Disclaimer: I did not create the characters here, I don't own them. I derive no profit from this effort.
I mean nothing but respect for the creators, owners, and the actors and actresses who portray them.


Websites:
http://www.angelfire.com/grrl/scribescribbles and http://www.angelfire.com/grrl/foxluver


Warnings: I never should have started. Now I'm seeing slash potential in half the commercials I see. Be
careful--it might be catching.


Notes: The guys had no names in the commercial, so I'm improvising.


Better Change
By Scribe


We're on our way to meet the girls, John driving and me riding shotgun as usual. I'd have been perfectly
happy to spend the evening just hanging around one of our places--eating pizza, watching porn, and drinking too much beer. Actually, I really LIKE doing that, because when John get's most of a six pack under his belt... *Nope, shouldn't think about six packs under John's belt. Too good a visual.* When he sucks down about... *Shouldn't think about John sucking down anything, either.* After about five beers at home, John usually strips down to his boxers to get comfortable, which is fine by me.

Anyway, we're in his brand new Chevy Avalanch. Real roomy bastard. It makes me miss his little Nissan. I mean, it was for crap, but the cab was so small that I had an excuse to fall against him when he made a sharp turn. It was worth risking a damn ticket just to end up half in his lap occasionally. If you've been
listening, I probably don't have to tell you that I have the serious hots for John. I have since senior year. He's the reason why I got a doctor's excuse to not shower in gym. Of course he knows nothing about it--witness the fact that we're on our way to pick up 'the girls'.

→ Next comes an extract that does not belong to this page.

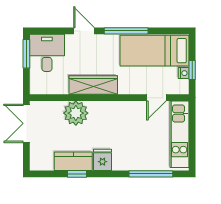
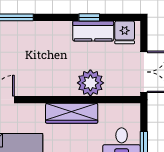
fridge: (102, 160) -> (125, 32), moved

We're on a lonely stretch of road when John says, "We ought to change before we pick up the girls."

Well, that's weird, but we're on our way back from the laundromat, so we have plenty of fresh clothes. And it might give me a chance to see John just about naked, so I'm all for it, but, "What if someone comes
along?"

He pulls over to the side of the road. "Are you kidding? When was the last time you saw anyone else
on this stretch of road?"

"Okay."

He gets out on his side, I get out on mine, snagging a change of clothes. I'm really hustling, because I
want to get done in time to at least catch a look at him bare chested. I hear some thunking sounds, but
I'm concentrating too hard to look up. Maybe he's having a hard time finding his clothes. That would be
great. If I get done first, I can just sit back and watch him strip, then get dressed.

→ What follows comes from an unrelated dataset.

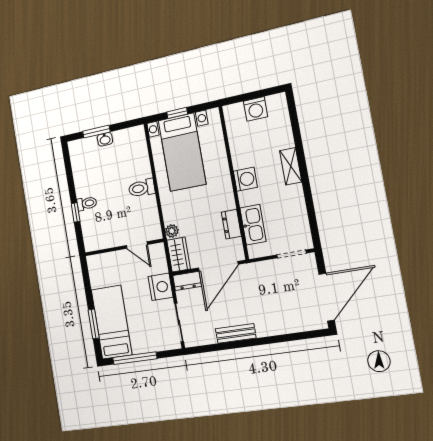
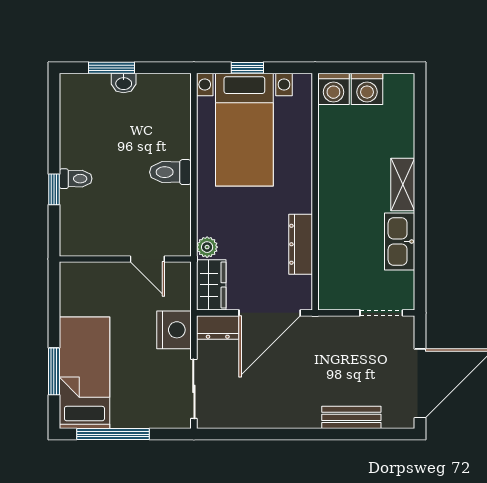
washing machine: (245, 179) -> (333, 89), moved, turned 90
dresser: (231, 224) -> (301, 244), width x1.44
kitchen sink: (253, 225) -> (400, 242), moved, turned 180
bench: (236, 333) -> (351, 417), moved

I'm shirtless, and have my pants around my knees, one foot up while I try to work the pants leg over my
boot, when I hear, "What are you doing?"

I look up. John is sitting behind the driver's seat again, and he's raised the seats in back so that now
the Avalanch is an SUV instead of a pick-up. I wince. Shit, THAT'S what he meant about changing. "I...
um..." He's staring. I can feel myself starting to blush. I start trying to raise my pants, but the fuckers now will not go back up. "Y'see, you said change, and I thought..." He's still staring. My blood is now about to boil away what few brain cells I have left. He's sliding across the seat. Oh, shit. He's gonna pop me upside the head. I grab my shirt and slip my arms into the sleeves, figuring I ought to be partially dressed for when the paramedics get there.

John's hands shoot out and grab both sides of my collar. He's turned around to sit with his legs hanging out of the door, and he drags me right up between those firm thighs. All of a sudden my boxers are pressed against his jeans and helloooo, Nurse! If he wasn't gonna kill me before, he is after he feels
that boner in my shorts. I keep babbling frantically, "See, I thought you meant change for the girls,
and..."

"Screw the girls." He kisses me.

You know, the Avalanche really DOES have a roomy back seat.